Since the stability of the cognitive reserve is largely determined by neurogenesis, the study of metabolic trophic factors that influence this process is important. Insulin at moderate concentrations is known to play a neurotrophic role. Insulin has a pivotal role in the brain development, functioning of neurogenic niches, and aging. Activation of the insulin/IGF-I (insulin-like growth factor) signaling pathway regulates the exit of neuroblasts from the quiescence state. This signaling cascade, insulin and IGF-I, has been shown to promote neurogenesis by modulating proliferation, differentiation, and survival of neural stem cells (NSCs) (rev. in Spinelli et al., 2019). In healthy metabolic conditions, acute increases in insulin levels have a valuable effect on cognition. Nevertheless, chronically elevated insulin significantly reduces the level of its mediated effects (Neumann et al., 2008). Moreover, chronic hyperactivation of the insulin/IGF-I pathway can cause premature depletion of the stem cell pool (Spinelli et al., 2019). In contrast, high insulin levels may be associated with increased Aβ deposition in the brain, as insulin and Aβ compete for the same enzyme that provides their clearance, namely, the insulin-degrading enzyme (Hölscher, 2019). Thus, insulin can have a trophic or deleterious effect on neurogenesis (Spinelli et al., 2019). This conclusion can be confirmed by studies demonstrating impaired learning in animals with a model of type 2 diabetes mellitus (T2DM), as well as the observed cognitive deficit in clinical studies among patients with this pathology (Zilliox et al., 2016).

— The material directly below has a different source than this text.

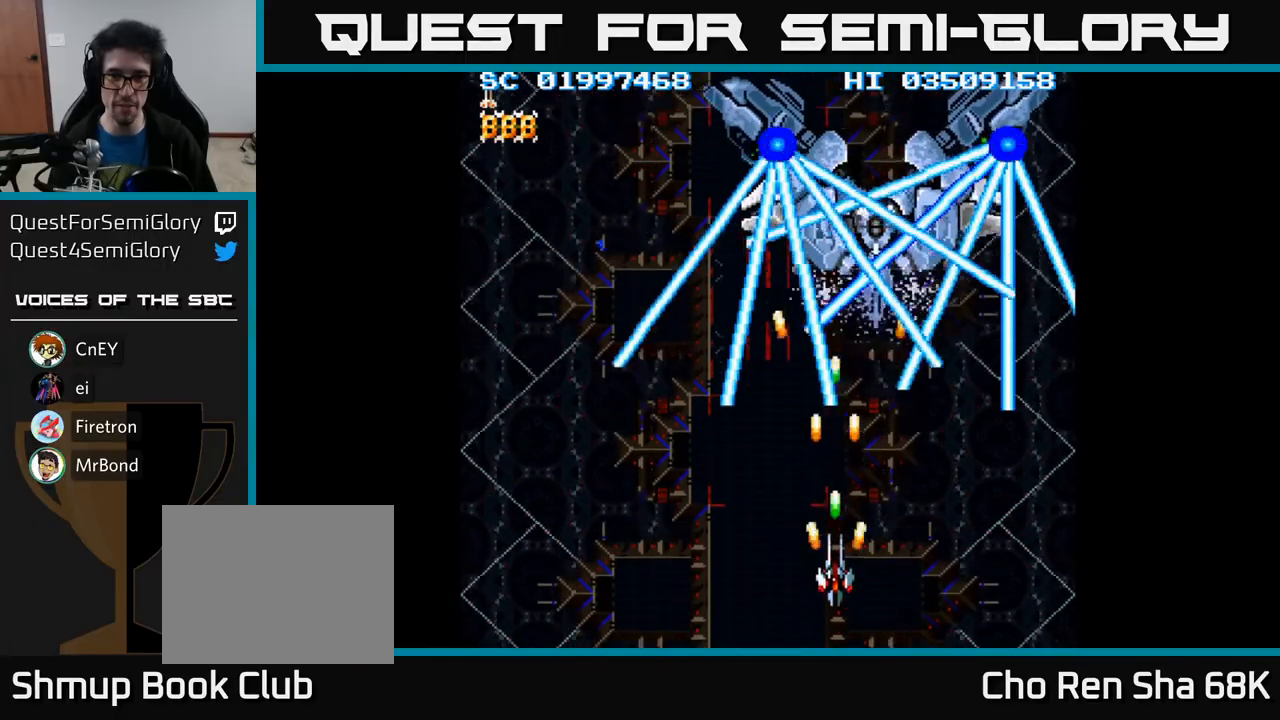
{"buttons": ["A", "DPAD_UP", "DPAD_LEFT"], "events": [[183, "DPAD_LEFT", "down"], [217, "DPAD_DOWN", "up"], [350, "DPAD_UP", "down"], [383, "DPAD_LEFT", "up"], [467, "DPAD_LEFT", "down"]]}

Recently, the term “type 3 diabetes mellitus” has often been used to denote AD, since the pathological events accompanying this pathology are pathogenetically associated with central IR (Kandimalla et al., 2017). Aβ suppresses insulin expression in astrocytes (Pitt et al., 2017; Spinelli et al., 2019). These data show bi-directional changes between impaired brain insulin signaling and Aβ deposition in AD. According to these results, local IR and changes in central glucose metabolism may be considered as early markers for the diagnosis of AD (Hölscher, 2019).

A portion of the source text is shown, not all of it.